それに此処から近い距離に貴方は住んでいらっしゃる。
親類以外ならば、何でしょうか?代表のパトロンかも知れません。
失礼な事を申し上げてしまいました。
もしかすると、私に探偵の要素があるかを調べているのでは無いかと思いました。貴方が私に試験をしているみたいに思います。
だとすると、貴方は此処の探偵?」
「君、合格。おめでとう。探偵の大事な要素は観察力だ。
それがたとえ間違っていたとしても、注意深く観察する。
此の事は、探偵の必須条件。
君が何も考えずに、『私の事など解らない』と言ったら素質無しと判断するところであったし期待もしない。

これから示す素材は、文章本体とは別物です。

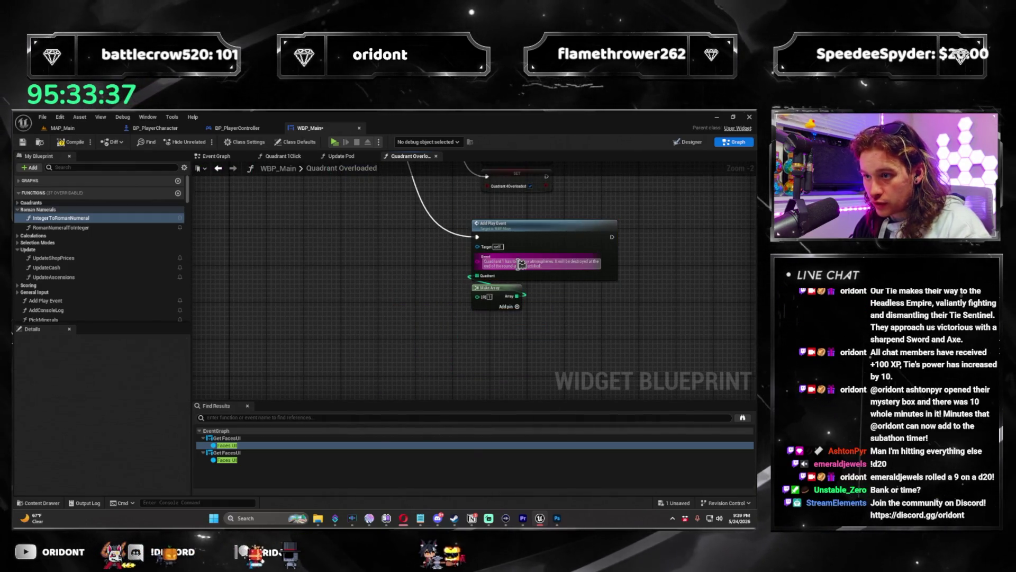
# Step: Feed the Event input from an Append with 'Quadrant' text in A and a third pin added
pyautogui.moveTo(367, 267); pyautogui.dragTo(367, 267)
pyautogui.write('append')
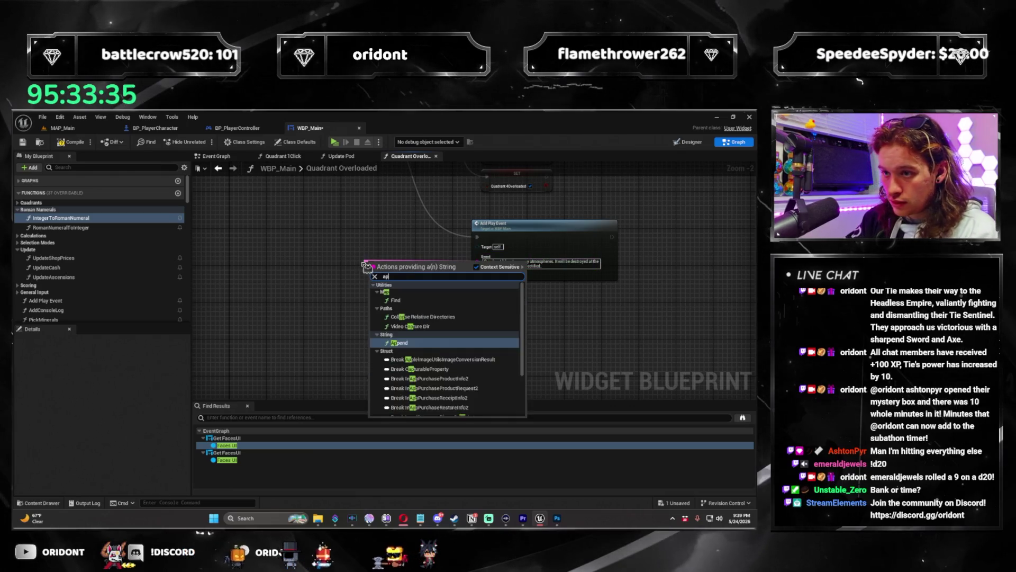
pyautogui.press('Return')
pyautogui.click(381, 268)
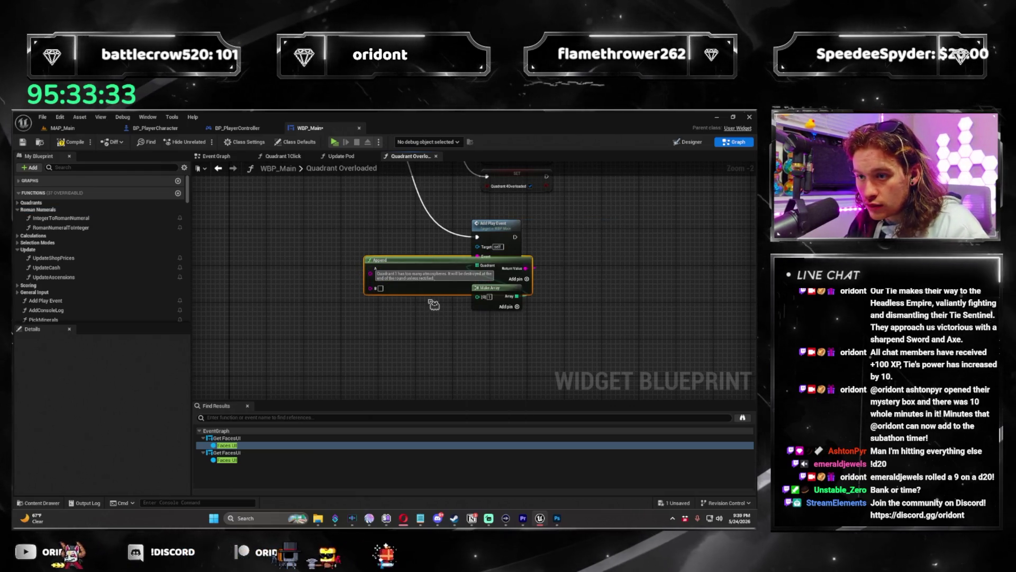
pyautogui.press('ctrl+v')
pyautogui.click(378, 274)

これから君、頑張って欲しい。もう直ぐ裕美が来るだろう。」
僕は嬉しかった。褒められたことでは無く、探偵の資質が有ると
認められたことに対して、本当に嬉しかった。
子供の頃から、コナンを観ていたのが、私の実力となって発揮されたのだ。
と思っていた時に、
音も立てずにまるで、忍者の様に忍び足で僕の横にいた女性は
代表の妹さんだった。
全く気づかない。もしかすると、この人は幽霊かと想うぐらい
存在感が無く、いつの間に僕の横に来たのか分からなかった。
妹は僕の耳元で息を掛ける様に
「おはよう。来てくれたのね」
と内緒話をするみたいに、妖しく言ってきた。
僕の期待が大きく膨らむ一日であった。